Kawarau Jet, formerly the sole jetboat operator on the river, lost a legal fight to block newcomer Thunder Jet late last year. 

Environment Court Judge Laurie Newhook found in favour of Thunder Jet in a 64-page judgment, which found Kawarau Jet’s opposition was “significantly motivated” by competition. 

Thunder Jet director Duncan Storrier says the judge emailed his company today to say it could commence operating. 

“We’re very happy, no question about it – it’s been a long and tough two and a half years. 

“We’re just rapt to be able to get on now with what we set out to do at the onset, and that’s to take people for a thrillseeking jetboating ride.” 

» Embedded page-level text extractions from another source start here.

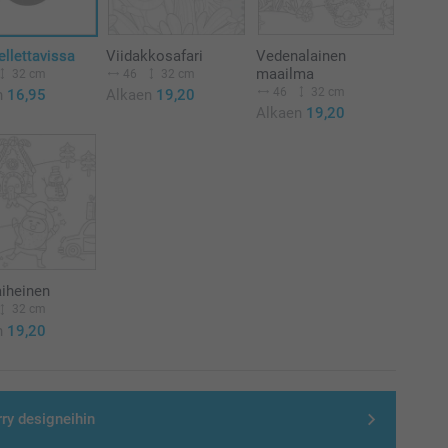
ellettavissa
Viidakkosafari
Vedenalainen
maailma
32 cm
46
32 cm
46
32 cm
n
16,95
Alkaen
19,20
Alkaen
19,20
aiheinen
32 cm
n
19,20
rry designeihin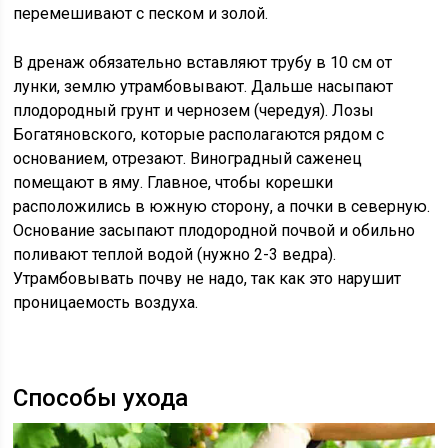
перемешивают с песком и золой.
В дренаж обязательно вставляют трубу в 10 см от
лунки, землю утрамбовывают. Дальше насыпают
плодородный грунт и чернозем (чередуя). Лозы
Богатяновского, которые располагаются рядом с
основанием, отрезают. Виноградный саженец
помещают в яму. Главное, чтобы корешки
расположились в южную сторону, а почки в северную.
Основание засыпают плодородной почвой и обильно
поливают теплой водой (нужно 2-3 ведра).
Утрамбовывать почву не надо, так как это нарушит
проницаемость воздуха.
Способы ухода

Storrier says Thunder Jet has two consents – for one boat to run four trips a day, and for three boats to run unlimited trips. 

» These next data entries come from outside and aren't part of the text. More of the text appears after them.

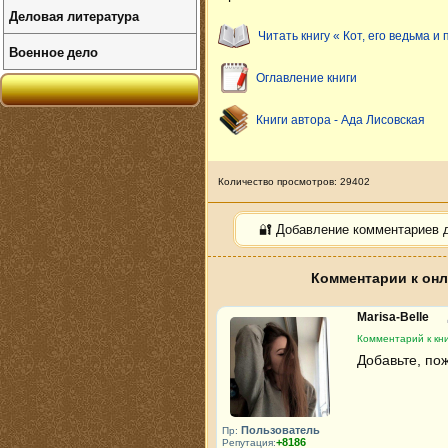
Деловая литература
Читать книгу « Кот, его ведьма и
Военное дело
Оглавление книги
Книги автора - Ада Лисовская
Количество просмотров: 29402
🔐 Добавление комментариев 
Комментарии к онл
Marisa-Belle
Комментарий к кни
Добавьте, пож
Пользователь
Пр:
+8186
Репутация: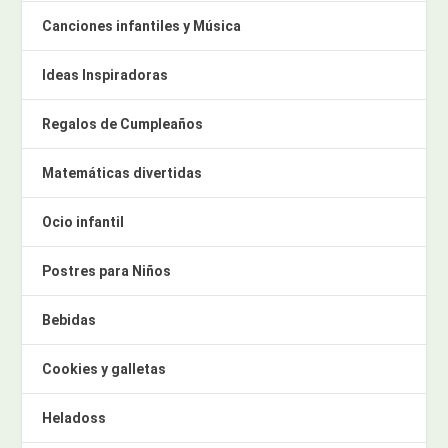
Canciones infantiles y Música
Ideas Inspiradoras
Regalos de Cumpleaños
Matemáticas divertidas
Ocio infantil
Postres para Niños
Bebidas
Cookies y galletas
Heladoss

“We’ll operate just one boat and put additional equipment on as quickly as we practically can, providing the demand is there.” 

Storrier notes the judge “has retained the right for a month to add or fine-tune the conditions”. 

Storrier says the judge also allowed room to add any information from an impending Transport Accident Investigation Commission report into a fatal crash between a private boat and a jetski in January 2009. 

Thunder Jet briefly ran on the Kawarau two summers ago before pulling out once its rival commenced legal proceedings. 

Kawarau Jet, citing safety concerns, objected to Thunder Jet’s original resource consent in 2008.